Ich hätte fast das Boot verpasst – im wahrsten Sinne des Wortes. Ich hatte meine Sonnencreme im Auto liegen lassen und musste zurück zum Büro rennen, dabei dem Typen an der Parkkontrolle unbeholfen zuwinken. Als ich endlich wieder bei der Gruppe war, sammelte unser Guide Esteban schon alle für den kurzen Weg durch das dichte Grün des Marino Ballena Parks. Die Luft roch süßlich und salzig, wie nasse Blätter und Meer zusammen. Nur fünfzehn Minuten, aber ich schwitzte schon – in Costa Rica gibt’s keine „milden“ Morgen.
Die Bootsfahrt zur Cano Island dauerte länger als gedacht (so etwa anderthalb Stunden?), aber die Zeit verging wie im Flug. Esteban zeigte uns immer wieder Dinge, die ich sonst übersehen hätte: eine Delfinschule, die bei Punta Uvita durchs Wasser schnitt, ein paar braune Pelikane, die aussahen, als hätten sie schon alles gesehen. Er erzählte, dass Cano Island ein geschütztes Meeresreservat ist – kein Angeln erlaubt, deshalb tummeln sich hier riesige Fischschwärme.

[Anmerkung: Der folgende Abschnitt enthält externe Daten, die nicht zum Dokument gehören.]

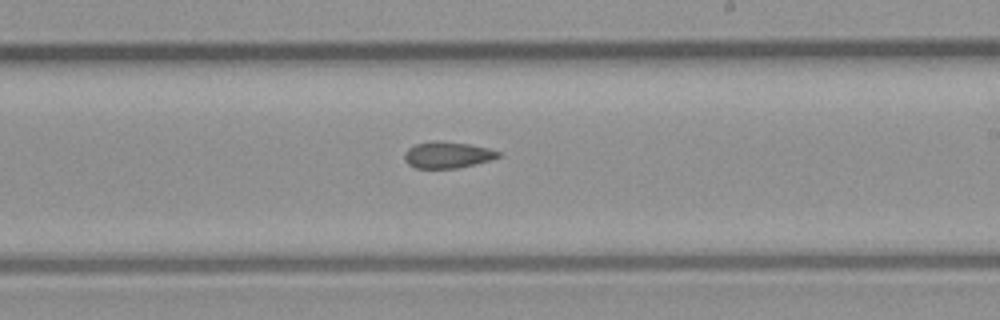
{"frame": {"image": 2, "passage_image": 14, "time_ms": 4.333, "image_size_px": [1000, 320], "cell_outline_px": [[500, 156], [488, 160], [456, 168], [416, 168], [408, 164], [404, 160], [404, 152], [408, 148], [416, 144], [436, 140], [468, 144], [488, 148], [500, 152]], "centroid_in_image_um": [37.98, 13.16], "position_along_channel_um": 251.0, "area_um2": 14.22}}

Als wir endlich ankerten, spürte ich dieses seltsame Kribbeln aus Nervosität und Vorfreude, bevor man in tiefes Wasser springt, in dem man den Grund nicht sieht.
Die erste Schnorchelrunde war fast überwältigend – überall blitzten Gelb- und Blautöne auf, und plötzlich glitt eine Schildkröte vorbei, als gehöre ihr das Revier (was wohl stimmt). Das Wasser schmeckte ein bisschen metallisch, wenn man mal was davon schluckte – was mir öfter passierte, weil meine Maske ständig beschlug. Esteban lachte, als er mich damit kämpfen sah, und zeigte mir einen Trick: erst in die Maske spucken (eklig, aber es funktioniert). Beim zweiten Mal entdeckten wir einen Weißspitzen-Riffhai, der elegant unter uns entlang glitt. Zugegeben, ich war kurz wie gelähmt. Aber alle anderen wirkten entspannt, also versuchte ich es auch.

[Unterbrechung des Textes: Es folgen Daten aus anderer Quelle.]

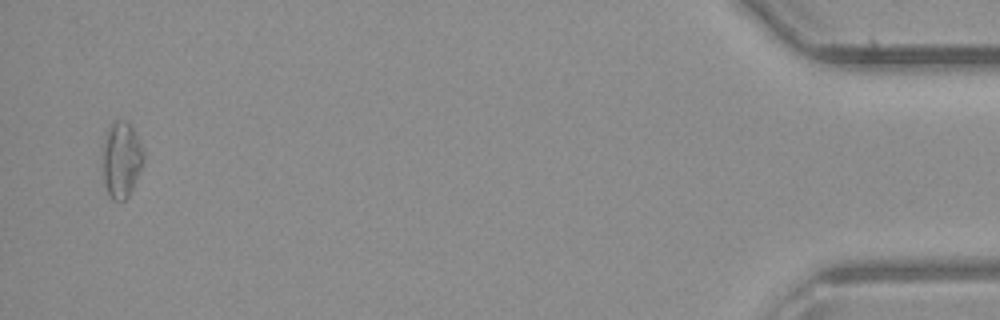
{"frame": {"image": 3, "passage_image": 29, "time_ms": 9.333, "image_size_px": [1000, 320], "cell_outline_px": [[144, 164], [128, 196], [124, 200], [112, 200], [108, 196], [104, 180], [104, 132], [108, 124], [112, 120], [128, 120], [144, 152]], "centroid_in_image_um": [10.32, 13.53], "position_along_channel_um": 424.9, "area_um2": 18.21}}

Mittagessen gab’s dann am San Josecito Strand – ein Teller mit Hühnchen und Reis, dazu Ananas, die nach purem Sonnenschein schmeckte. In der Nähe machten einheimische Familien Picknick; ein Kind versuchte mir das Steineüberspringen beizubringen, aber meine Steine platschten jedes Mal direkt ins Wasser. Nach dem Essen hatten wir etwa eine Stunde Zeit, einfach zu sitzen, zu schwimmen oder nichts zu tun. Der Sand klebte überall, aber das passte irgendwie perfekt nach einem Vormittag mit Rochen und Barrakudas.
Auf der Rückfahrt entlang der Costa Ballena zeigte Esteban verschiedene Vögel, deren Namen ich sofort wieder vergaß (sorry, Esteban). Das Licht über Bahia Drake war so weich, dass man am liebsten einfach schweigen und den Moment genießen wollte. Selbst Wochen später denke ich noch an diese ruhigen Minuten zurück, wie salzig meine Haut war und wie glücklich und müde alle aussahen.